(Dataset excerpts Opens)
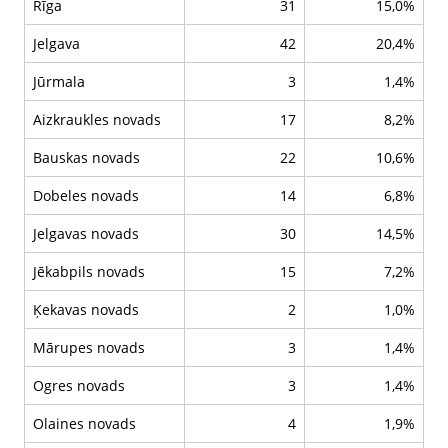
Rīga
31
15,0%
Jelgava
42
20,4%
Jūrmala
3
1,4%
Aizkraukles novads
17
8,2%
Bauskas novads
22
10,6%
Dobeles novads
14
6,8%
Jelgavas novads
30
14,5%
Jēkabpils novads
15
7,2%
Ķekavas novads
2
1,0%
Mārupes novads
3
1,4%
Ogres novads
3
1,4%
Olaines novads
4
1,9%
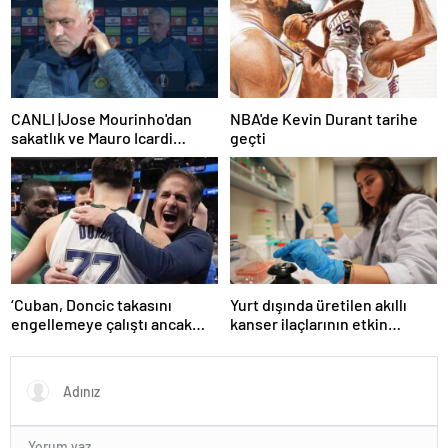
CANLI |Jose Mourinho'dan
NBA'de Kevin Durant tarihe
sakatlık ve Mauro Icardi
geçti
yanıtı! 'Kimse dokunamaz!'
‘Cuban, Doncic takasını
Yurt dışında üretilen akıllı
engellemeye çalıştı ancak
kanser ilaçlarının etkin
geç kaldı’ iddiası! NBA
maddesi yerli imkanlarla
Haberleri
geliştirildi | Sağlık Haberleri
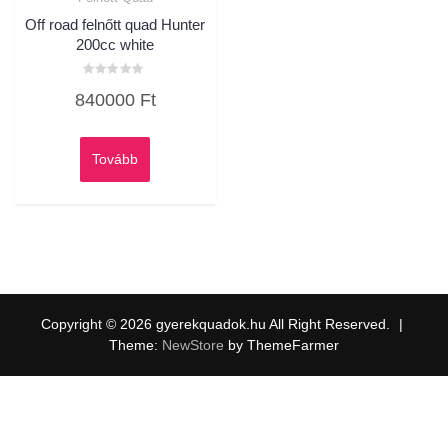
Off road felnőtt quad Hunter
200cc white
Értékelés:
840000
Ft
0
/
5
Tovább
Copyright © 2026 gyerekquadok.hu All Right Reserved.
|
Theme:
NewStore
by ThemeFarmer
(Dataset excerpts Closes)
**Your goal**
Print every line of the material exactly as written, but drop the pictures.

**Exercise answer**
Rīga
31
15,0%
Jelgava
42
20,4%
Jūrmala
3
1,4%
Aizkraukles novads
17
8,2%
Bauskas novads
22
10,6%
Dobeles novads
14
6,8%
Jelgavas novads
30
14,5%
Jēkabpils novads
15
7,2%
Ķekavas novads
2
1,0%
Mārupes novads
3
1,4%
Ogres novads
3
1,4%
Olaines novads
4
1,9%
CANLI |Jose Mourinho'dan
NBA'de Kevin Durant tarihe
sakatlık ve Mauro Icardi
geçti
yanıtı! 'Kimse dokunamaz!'
‘Cuban, Doncic takasını
Yurt dışında üretilen akıllı
engellemeye çalıştı ancak
kanser ilaçlarının etkin
geç kaldı’ iddiası! NBA
maddesi yerli imkanlarla
Haberleri
geliştirildi | Sağlık Haberleri
Off road felnőtt quad Hunter
200cc white
Értékelés:
840000
Ft
0
/
5
Tovább
Copyright © 2026 gyerekquadok.hu All Right Reserved.
|
Theme:
NewStore
by ThemeFarmer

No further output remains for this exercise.